I can hack together some php, but I'm no pro. I'd like to advance my skills and dive into a new learning project, but the question I can't answer is what language should I devote some time to? RoR has a lot of hype and Django sounds like a possible contender for the new hip framework. Or I could just continue to work with php. I've read a lot of debate over why one language is better and the most diplomatic answer is that all languages have there strengths and weaknesses and it just depends on what you are trying to do.
So here is my next question. What does that really mean to me? What is rails intended to do better than anything else? What is really difficult to do? What can't it do?
I understand the ideological explanation that it forces you to write good code, but that's not unique to rails anyways.
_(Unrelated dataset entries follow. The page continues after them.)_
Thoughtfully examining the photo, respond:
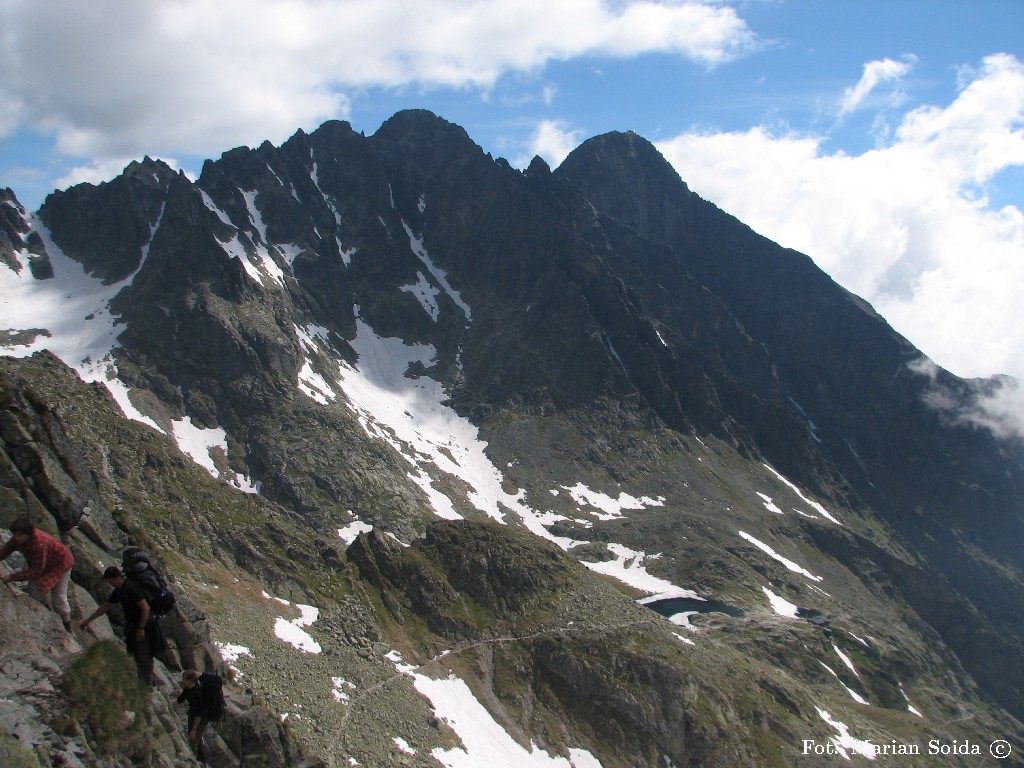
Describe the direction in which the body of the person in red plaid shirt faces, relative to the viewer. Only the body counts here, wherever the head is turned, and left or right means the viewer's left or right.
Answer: facing to the left of the viewer

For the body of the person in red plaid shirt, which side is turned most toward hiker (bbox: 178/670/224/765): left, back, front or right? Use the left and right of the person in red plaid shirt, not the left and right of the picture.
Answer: back

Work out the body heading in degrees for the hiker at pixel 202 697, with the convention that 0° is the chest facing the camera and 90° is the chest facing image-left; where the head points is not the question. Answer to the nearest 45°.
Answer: approximately 90°

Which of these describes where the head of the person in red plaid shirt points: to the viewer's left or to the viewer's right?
to the viewer's left

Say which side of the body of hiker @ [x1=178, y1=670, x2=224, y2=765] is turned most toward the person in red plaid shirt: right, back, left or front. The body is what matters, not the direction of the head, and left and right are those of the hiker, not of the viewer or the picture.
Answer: front

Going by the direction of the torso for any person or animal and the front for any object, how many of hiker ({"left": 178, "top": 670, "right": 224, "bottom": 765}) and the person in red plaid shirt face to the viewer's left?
2
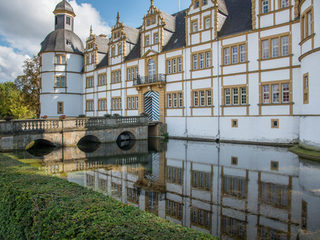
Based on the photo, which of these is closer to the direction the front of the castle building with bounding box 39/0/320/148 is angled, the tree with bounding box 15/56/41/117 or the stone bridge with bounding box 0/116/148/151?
the stone bridge

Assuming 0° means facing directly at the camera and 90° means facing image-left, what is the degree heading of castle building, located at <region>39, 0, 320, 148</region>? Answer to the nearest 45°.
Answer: approximately 45°

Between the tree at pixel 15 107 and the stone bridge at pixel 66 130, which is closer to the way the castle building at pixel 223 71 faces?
the stone bridge

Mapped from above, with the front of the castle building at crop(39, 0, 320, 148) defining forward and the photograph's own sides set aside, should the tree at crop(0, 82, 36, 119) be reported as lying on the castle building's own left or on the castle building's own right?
on the castle building's own right

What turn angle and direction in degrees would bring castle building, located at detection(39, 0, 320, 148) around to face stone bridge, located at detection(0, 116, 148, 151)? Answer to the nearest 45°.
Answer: approximately 45° to its right

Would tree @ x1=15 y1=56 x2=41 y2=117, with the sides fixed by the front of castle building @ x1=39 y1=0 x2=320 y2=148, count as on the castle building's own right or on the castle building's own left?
on the castle building's own right
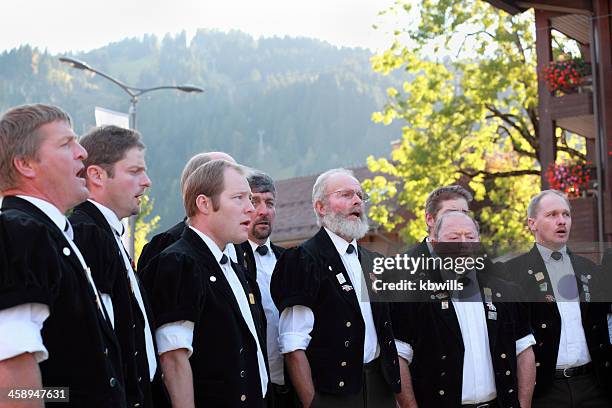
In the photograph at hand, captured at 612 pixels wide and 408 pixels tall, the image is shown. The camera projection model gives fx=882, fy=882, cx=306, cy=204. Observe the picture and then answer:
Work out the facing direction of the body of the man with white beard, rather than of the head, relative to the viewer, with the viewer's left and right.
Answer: facing the viewer and to the right of the viewer

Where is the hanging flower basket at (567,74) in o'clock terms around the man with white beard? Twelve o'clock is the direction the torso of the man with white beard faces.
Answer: The hanging flower basket is roughly at 8 o'clock from the man with white beard.

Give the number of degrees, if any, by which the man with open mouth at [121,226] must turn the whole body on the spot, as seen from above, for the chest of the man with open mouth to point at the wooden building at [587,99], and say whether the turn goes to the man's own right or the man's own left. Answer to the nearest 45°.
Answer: approximately 45° to the man's own left

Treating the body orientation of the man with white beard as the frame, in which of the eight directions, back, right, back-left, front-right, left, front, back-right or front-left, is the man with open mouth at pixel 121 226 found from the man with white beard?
right

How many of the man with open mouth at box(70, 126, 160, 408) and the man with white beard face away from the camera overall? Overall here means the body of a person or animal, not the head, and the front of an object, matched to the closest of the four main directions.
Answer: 0

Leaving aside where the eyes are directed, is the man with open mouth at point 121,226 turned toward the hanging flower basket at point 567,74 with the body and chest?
no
I'm trying to figure out the real practical benefit ... the bottom line.
BTW .. sorry if I couldn't find the thread that already covered this because I'm sure it's out there.
When your starting from a clean slate although, it's a different story. Then you can use rails conventions & restrictions and everything runs a lot more smoother. But if you got previous systems to build on, it's a bit more extra work. Rails is an opinionated asshole (like steve jobs), and when your not willing to back down, you got a lot of extra work to go through.
Also sometimes rails is just too complicated or inflexible for the job and whipping up something quick & dirty in 500 lines of php would do you far far better.